Sofia Kovalevskaya (whose name is sometimes written as Sonia Kovalevsky, due to the vagaries of transcription) said that “it is impossible to be a mathematician without also having the soul of a poet”. A very beautiful sentence, where the idea of poet is taken in the etymological sense (from the Greek poietés): a creator, a creative spirit. Sofia complained that many people confuse mathematics with elementary arithmetic calculations, thinking that it is a skill that doesn’t require imagination. Such people have not had the good fortune to experience the play of the great mathematical concepts, the intellectual, creative freedom that is manifested in the development of the various branches of this science. But in fact, as d’Alembert said in his Introductory Discourse to the Encyclopédie, Archimedes is the one who most deserves to stand next to Homer among the great Greek creators.
For Kovalevskaya, the idea that the true mathematician is a poet also served to explain to her friends how it was possible for her to devote her time to literature, and at the same time to excel in mathematics and be the first woman university professor in Europe (in Stockholm, to be precise).
In fact, among 19th century German mathematicians, the idea that to mathematise is to poeticise had become commonplace. Kovalevskaya attributes it to her teacher and friend Weierstrass, but we also find it in Pringsheim, and long before all that in Jacobi… whose source is the poet Novalis (Baron Friedrich von Hardenberg, 1772-1801). Let me tell you about the latter.

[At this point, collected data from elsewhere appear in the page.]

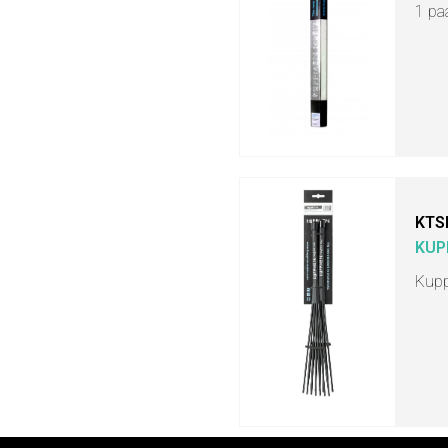
1 pa
KTS
KUP
Kupp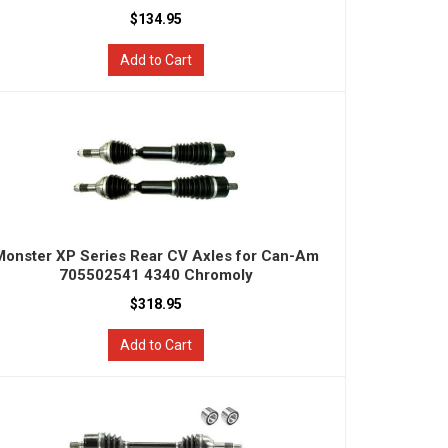
$134.95
Add to Cart
Monster XP Series Rear CV Axles for Can-Am
705502541 4340 Chromoly
$318.95
Add to Cart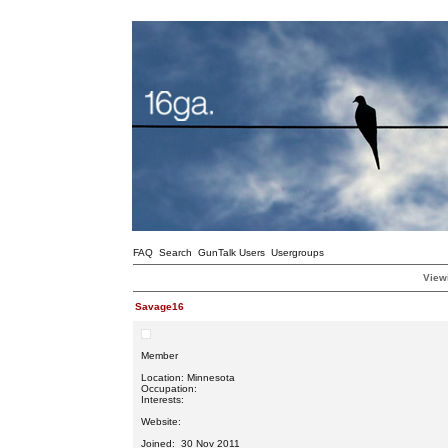
FAQ
Search
GunTalk Users
Usergroups
Viewi
Savage16
Member
Location: Minnesota
Occupation:
Interests:
Website:
Joined: 30 Nov 2011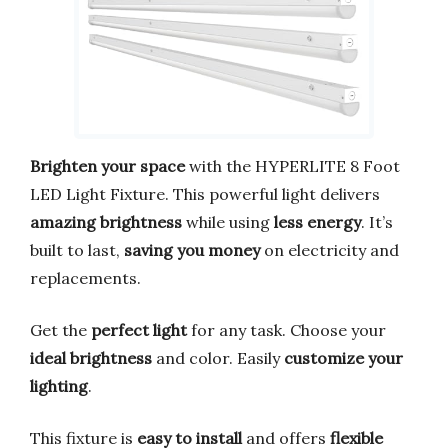
Brighten your space
with the HYPERLITE 8 Foot
LED Light Fixture. This powerful light delivers
amazing brightness
while using
less energy
. It’s
built to last,
saving you money
on electricity and
replacements.
Get the
perfect light
for any task. Choose your
ideal brightness
and color. Easily
customize your
lighting
.
This fixture is
easy to install
and offers
flexible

Jacob Jacobi was not only the great specialist in elliptic functions, number theory, differential equations and classical mechanics. The young C. G. J. Jacobi was a true philosopher, i.e. he had very broad interests, historical and philological, philosophical, mathematical and scientific. Like Gauss, he hesitated a long time between devoting himself entirely to philology or mathematics. In 1825 he defended his doctoral thesis, for which he had to present several “theses”: ideas to defend in a disputatio. Several of the theses were mathematical, one was philological, and another one said: “The poet Novalis states magnificently: The concept of mathematics is the concept of science in general. All sciences must strive to be mathematical.”

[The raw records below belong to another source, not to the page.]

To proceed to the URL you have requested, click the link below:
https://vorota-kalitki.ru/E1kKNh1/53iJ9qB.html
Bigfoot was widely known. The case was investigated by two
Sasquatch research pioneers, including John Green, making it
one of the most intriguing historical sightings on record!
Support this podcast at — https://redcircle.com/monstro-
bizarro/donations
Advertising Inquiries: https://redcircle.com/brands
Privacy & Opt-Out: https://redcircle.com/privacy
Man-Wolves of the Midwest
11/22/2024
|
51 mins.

But Novalis had gone much further in his romantic enthusiasm for mathematics: “The life of the gods is mathematical. Divine envoys must be mathematicians”. And of course, a great poet like him saw himself as an envoy: “Poems are glimpses of divinity on earth. Will it be the same with theorems?” He would not be the last poet to find an endless field of reflections in mathematical ideas. (Jacobi quotes this last sentence of Novalis’, approvingly, in a letter to his brother.)
Sofia’s sister, A. C. Leffler, Duchess of Cajanello, wrote a biography of her in which she says (p. 163): “It was for her an endless source of affliction which in this world “we can only see in part, and only partially know”. And so she loved to dream of another, higher life, of which the apostle says so beautifully: “now we see through a glass darkly, but then we shall see face to face”. To perceive unity in multiplicity was the aim of her scientific and poetic mind.” Unity in the multiplicity: the subject of set theory… but this would be a subject for another post.